EXTRAIT PRÉSENTÉ =
____
Pour Irma Vep, Olivier était libre. Sur le plateau, tout le monde s’est mis à travailler très vite, ce qui crée, pour l’acteur, une forme de confiance en son personnage sans avoir le temps de tout analyser. Mais certaines séries, notamment en France, ne donnent pas ce sentiment du tout…
Est-ce propre aux productions HBO ?
Je pense. Évidemment, quand on voit les séries Euphoria ou Succession, on se dit qu’il y a eu une liberté créative énorme.
La mise en opposition du cinéma et des séries est-elle dépassée ?
C’est complexe. Je viens du théâtre, où un milliard de spectacles qui durent douze heures sont joués sans que personne, que ce soient les spectateurs ou la production, ne se pose la question de la durée ou du format. Je pense notamment à Julien Gosselin, Olivier Py et moi-même : nous avons tous mis en scène des pièces de plusieurs heures.. C’est presque festif de voir un spectacle très long et de pouvoir aller et venir dans la salle ! Finalement, la question du format, pour moi, renvoie à la notion d’honnêteté artistique : comme un roman de Balzac, Irma Vep est une fresque. Idem pour Euphoria et Succession qui sont aussi honnêtes que quelques grands films, tandis que quelques grands films sont malhonnêtes de leur côté. Ce serait très beau de programmer des longs films en salle, dont certains avec entracte comme on en voyait à l’époque ! La longueur et le côté épique créent une véritable expérience de cinéma. Et on s’en souvient.
____
DONNÉES FOURNIES =
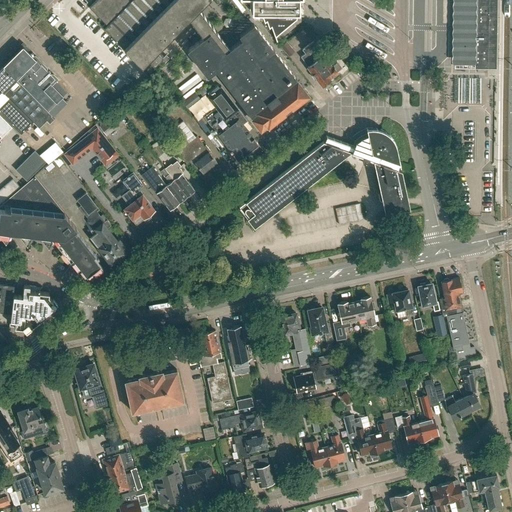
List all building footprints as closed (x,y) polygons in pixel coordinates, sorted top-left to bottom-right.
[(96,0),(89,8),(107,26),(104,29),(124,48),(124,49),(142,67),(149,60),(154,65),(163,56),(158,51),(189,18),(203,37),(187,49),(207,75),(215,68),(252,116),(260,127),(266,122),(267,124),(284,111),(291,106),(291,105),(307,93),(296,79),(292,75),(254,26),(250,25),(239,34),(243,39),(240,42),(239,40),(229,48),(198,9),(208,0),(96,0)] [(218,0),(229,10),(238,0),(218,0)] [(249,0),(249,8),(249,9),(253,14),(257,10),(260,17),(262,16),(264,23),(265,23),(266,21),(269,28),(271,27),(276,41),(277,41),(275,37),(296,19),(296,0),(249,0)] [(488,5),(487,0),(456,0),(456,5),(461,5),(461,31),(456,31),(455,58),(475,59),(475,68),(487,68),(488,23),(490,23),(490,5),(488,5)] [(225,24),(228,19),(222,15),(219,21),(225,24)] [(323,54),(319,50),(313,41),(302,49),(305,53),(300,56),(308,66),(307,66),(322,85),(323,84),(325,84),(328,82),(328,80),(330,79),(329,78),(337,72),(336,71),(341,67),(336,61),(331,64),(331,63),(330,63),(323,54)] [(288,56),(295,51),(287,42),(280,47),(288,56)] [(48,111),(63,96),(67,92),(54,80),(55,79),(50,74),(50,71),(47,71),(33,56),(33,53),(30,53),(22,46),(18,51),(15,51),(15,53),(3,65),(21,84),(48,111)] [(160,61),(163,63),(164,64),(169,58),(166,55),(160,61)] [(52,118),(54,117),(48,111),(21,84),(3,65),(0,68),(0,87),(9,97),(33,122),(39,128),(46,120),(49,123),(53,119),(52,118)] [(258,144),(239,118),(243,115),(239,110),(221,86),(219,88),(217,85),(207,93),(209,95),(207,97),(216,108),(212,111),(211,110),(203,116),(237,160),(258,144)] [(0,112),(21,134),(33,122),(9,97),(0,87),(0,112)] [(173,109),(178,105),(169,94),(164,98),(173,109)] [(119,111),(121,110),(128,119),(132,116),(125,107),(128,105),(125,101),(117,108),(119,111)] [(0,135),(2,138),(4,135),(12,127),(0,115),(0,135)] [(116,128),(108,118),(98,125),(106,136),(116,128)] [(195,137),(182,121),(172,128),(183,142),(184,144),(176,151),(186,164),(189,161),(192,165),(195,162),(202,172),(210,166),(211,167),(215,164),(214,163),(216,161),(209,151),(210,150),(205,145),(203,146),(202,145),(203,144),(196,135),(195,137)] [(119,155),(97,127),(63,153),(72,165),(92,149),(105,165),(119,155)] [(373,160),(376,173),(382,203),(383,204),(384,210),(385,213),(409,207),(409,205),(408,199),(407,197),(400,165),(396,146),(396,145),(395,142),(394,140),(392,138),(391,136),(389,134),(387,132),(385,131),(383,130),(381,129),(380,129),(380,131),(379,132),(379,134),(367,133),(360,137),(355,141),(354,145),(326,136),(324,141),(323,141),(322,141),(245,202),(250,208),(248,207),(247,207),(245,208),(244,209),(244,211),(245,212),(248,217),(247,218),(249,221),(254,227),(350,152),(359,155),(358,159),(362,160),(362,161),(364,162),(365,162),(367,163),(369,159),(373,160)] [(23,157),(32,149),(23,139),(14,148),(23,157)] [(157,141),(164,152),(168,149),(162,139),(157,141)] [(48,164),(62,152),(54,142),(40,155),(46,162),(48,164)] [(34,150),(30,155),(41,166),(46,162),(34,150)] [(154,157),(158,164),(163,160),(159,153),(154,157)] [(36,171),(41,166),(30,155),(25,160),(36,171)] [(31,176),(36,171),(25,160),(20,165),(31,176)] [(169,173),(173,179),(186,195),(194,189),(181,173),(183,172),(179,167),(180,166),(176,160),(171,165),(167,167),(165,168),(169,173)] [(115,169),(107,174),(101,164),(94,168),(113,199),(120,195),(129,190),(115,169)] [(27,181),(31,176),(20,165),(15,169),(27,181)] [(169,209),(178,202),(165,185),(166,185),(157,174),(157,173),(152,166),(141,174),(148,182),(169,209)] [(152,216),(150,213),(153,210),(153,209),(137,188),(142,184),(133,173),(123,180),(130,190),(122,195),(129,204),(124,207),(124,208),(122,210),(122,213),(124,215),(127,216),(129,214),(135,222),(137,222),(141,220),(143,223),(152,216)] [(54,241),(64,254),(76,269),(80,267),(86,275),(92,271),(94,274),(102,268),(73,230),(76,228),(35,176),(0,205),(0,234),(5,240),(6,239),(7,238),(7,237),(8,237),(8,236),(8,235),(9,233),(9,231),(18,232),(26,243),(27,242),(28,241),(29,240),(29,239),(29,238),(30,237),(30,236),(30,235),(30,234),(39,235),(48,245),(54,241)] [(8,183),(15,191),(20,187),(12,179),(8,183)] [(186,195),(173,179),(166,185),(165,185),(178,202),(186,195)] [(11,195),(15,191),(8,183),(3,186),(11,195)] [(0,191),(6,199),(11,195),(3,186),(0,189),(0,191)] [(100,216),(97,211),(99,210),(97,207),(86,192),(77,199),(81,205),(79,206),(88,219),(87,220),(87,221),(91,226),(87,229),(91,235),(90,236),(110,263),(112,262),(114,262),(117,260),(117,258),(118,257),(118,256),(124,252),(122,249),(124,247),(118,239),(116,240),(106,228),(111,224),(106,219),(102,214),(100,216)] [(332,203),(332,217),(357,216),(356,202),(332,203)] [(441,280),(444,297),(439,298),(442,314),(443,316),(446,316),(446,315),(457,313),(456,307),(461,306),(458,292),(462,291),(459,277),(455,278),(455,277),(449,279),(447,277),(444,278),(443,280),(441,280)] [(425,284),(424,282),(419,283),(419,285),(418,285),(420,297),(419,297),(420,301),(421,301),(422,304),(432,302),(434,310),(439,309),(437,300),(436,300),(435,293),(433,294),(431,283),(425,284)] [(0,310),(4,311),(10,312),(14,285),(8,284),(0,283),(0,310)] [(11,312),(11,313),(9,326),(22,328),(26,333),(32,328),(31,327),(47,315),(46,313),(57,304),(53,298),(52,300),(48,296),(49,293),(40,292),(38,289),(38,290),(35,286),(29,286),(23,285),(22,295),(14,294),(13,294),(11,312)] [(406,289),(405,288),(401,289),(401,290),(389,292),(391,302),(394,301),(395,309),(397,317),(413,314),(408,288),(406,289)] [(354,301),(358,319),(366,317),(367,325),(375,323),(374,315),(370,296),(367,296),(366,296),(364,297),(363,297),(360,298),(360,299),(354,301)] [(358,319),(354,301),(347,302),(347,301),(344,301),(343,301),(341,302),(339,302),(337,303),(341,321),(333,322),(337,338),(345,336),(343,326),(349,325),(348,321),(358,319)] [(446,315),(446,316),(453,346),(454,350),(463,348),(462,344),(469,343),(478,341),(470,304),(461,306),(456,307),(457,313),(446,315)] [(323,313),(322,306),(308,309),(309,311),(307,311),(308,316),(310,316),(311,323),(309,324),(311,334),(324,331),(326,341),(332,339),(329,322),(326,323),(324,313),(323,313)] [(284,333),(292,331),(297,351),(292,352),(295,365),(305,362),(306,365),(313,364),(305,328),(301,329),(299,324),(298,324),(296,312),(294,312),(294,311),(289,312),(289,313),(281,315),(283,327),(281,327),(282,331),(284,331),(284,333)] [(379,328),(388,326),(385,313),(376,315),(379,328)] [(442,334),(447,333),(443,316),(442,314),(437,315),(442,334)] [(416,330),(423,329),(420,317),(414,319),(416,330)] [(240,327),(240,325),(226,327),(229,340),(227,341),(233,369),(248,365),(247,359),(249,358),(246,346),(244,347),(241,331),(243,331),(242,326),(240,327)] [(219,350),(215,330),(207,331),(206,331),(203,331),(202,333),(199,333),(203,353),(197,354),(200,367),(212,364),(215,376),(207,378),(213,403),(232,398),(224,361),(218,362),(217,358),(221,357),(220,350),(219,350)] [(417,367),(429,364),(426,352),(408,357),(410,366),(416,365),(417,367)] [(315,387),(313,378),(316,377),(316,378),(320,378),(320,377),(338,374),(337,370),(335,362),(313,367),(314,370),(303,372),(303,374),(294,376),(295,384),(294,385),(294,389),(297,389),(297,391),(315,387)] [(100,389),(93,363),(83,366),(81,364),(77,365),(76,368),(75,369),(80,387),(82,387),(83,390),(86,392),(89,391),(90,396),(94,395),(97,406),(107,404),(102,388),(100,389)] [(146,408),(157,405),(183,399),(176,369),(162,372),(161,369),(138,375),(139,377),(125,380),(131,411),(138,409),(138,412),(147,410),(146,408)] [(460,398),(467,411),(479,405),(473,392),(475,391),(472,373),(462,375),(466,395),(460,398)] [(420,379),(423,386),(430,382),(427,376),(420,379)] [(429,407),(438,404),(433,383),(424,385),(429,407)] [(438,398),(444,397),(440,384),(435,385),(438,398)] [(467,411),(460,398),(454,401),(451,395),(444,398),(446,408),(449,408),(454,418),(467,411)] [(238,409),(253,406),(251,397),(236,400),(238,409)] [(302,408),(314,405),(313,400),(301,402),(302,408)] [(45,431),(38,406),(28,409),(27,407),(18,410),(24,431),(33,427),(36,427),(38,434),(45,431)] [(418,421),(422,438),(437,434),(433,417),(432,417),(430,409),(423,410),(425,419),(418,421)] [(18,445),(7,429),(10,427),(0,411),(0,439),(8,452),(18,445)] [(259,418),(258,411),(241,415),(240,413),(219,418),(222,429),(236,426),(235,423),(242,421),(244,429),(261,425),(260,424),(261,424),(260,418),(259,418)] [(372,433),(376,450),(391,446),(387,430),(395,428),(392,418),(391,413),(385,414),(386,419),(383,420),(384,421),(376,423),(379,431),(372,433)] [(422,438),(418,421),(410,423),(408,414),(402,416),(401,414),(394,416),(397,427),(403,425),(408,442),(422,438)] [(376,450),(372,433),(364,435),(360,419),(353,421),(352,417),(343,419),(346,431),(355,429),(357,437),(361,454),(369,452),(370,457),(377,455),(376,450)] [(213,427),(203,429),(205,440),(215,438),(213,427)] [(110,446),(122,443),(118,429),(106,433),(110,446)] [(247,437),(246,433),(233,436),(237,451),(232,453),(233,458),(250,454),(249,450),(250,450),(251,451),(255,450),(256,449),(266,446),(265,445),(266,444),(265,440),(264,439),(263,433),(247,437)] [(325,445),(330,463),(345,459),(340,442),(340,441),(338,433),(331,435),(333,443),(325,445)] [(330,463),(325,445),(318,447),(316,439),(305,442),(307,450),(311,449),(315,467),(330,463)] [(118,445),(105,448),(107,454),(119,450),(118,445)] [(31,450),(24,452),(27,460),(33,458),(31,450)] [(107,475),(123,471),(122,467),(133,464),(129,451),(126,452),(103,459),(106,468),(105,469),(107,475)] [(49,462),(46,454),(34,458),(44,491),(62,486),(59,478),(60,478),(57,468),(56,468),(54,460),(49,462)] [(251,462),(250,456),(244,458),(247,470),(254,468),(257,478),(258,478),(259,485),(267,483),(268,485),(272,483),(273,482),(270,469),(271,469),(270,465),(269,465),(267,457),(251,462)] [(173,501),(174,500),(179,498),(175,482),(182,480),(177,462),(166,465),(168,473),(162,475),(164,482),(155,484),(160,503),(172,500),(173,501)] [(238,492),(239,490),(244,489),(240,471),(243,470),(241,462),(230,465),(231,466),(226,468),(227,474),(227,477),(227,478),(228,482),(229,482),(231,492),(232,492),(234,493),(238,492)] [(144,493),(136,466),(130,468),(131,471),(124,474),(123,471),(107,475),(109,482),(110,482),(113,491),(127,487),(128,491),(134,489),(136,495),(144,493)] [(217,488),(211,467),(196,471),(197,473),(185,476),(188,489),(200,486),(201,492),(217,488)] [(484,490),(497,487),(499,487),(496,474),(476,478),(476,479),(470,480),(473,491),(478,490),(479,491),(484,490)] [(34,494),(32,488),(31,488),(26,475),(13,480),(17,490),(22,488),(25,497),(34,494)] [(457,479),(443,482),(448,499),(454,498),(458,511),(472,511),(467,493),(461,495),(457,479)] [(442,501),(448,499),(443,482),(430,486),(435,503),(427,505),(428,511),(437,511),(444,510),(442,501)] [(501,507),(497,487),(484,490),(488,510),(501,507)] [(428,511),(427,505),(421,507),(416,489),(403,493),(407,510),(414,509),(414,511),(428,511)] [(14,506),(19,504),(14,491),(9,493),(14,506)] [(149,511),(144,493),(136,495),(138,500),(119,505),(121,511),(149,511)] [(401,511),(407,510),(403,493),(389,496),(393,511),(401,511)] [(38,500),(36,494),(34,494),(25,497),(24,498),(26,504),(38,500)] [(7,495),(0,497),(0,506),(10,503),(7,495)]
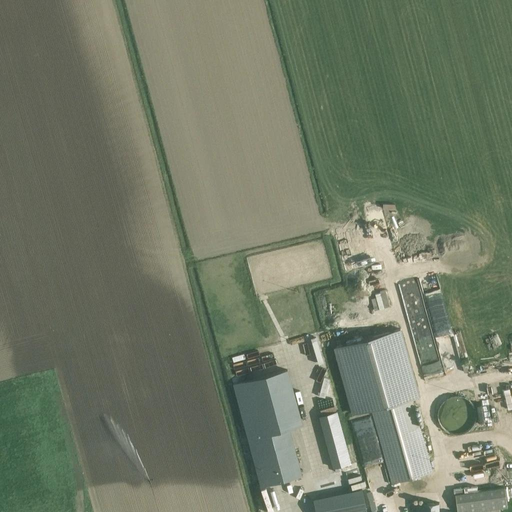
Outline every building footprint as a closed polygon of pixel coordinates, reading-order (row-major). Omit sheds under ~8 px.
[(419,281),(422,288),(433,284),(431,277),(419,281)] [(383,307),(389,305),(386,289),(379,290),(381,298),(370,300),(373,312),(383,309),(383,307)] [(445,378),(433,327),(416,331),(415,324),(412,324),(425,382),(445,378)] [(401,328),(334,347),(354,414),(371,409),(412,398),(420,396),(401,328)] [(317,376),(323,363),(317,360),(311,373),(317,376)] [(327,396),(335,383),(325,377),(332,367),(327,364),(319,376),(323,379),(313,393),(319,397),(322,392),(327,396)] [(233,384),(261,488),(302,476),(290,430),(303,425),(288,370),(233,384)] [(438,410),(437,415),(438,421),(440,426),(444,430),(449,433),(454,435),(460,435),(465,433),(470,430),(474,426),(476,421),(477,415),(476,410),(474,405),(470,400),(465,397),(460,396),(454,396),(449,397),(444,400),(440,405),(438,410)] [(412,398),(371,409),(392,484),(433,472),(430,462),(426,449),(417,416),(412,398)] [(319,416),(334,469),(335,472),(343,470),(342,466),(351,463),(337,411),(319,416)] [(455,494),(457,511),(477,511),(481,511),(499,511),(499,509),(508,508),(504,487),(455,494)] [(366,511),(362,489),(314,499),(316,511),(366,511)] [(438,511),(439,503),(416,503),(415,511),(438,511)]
____
À FAIRE =
• A. Mettez à jour l'extrait sur les séries et le cinéma en le recopiant à partir de "Pour Irma Vep, Olivier" et jusqu'à "liberté créative énorme.", avec "Netflix" à la place de "HBO".
• B. Prolongez l'extrait sur les séries et le cinéma à partir de l'endroit où il s'arrête.

RÉSULTATS =
• A.
Pour Irma Vep, Olivier était libre. Sur le plateau, tout le monde s’est mis à travailler très vite, ce qui crée, pour l’acteur, une forme de confiance en son personnage sans avoir le temps de tout analyser. Mais certaines séries, notamment en France, ne donnent pas ce sentiment du tout…
Est-ce propre aux productions Netflix ?
Je pense. Évidemment, quand on voit les séries Euphoria ou Succession, on se dit qu’il y a eu une liberté créative énorme.

• B.
Pourquoi, selon vous, des réalisateurs de cinéma passent plus facilement aux séries que l’inverse ?
Peut-être que les auteurs de séries n’ont pas envie de faire du cinéma ? Venant du théâtre, je considère l’écriture sérielle comme une autre façon de penser et de raconter le monde. N’oublions pas la durée d’un film : c’est compliqué de raconter Hamlet en une heure et demie ! Et les contraintes ne sont pas les mêmes.
Pourquoi n’avez-vous pas monté de pièce depuis 2017 ?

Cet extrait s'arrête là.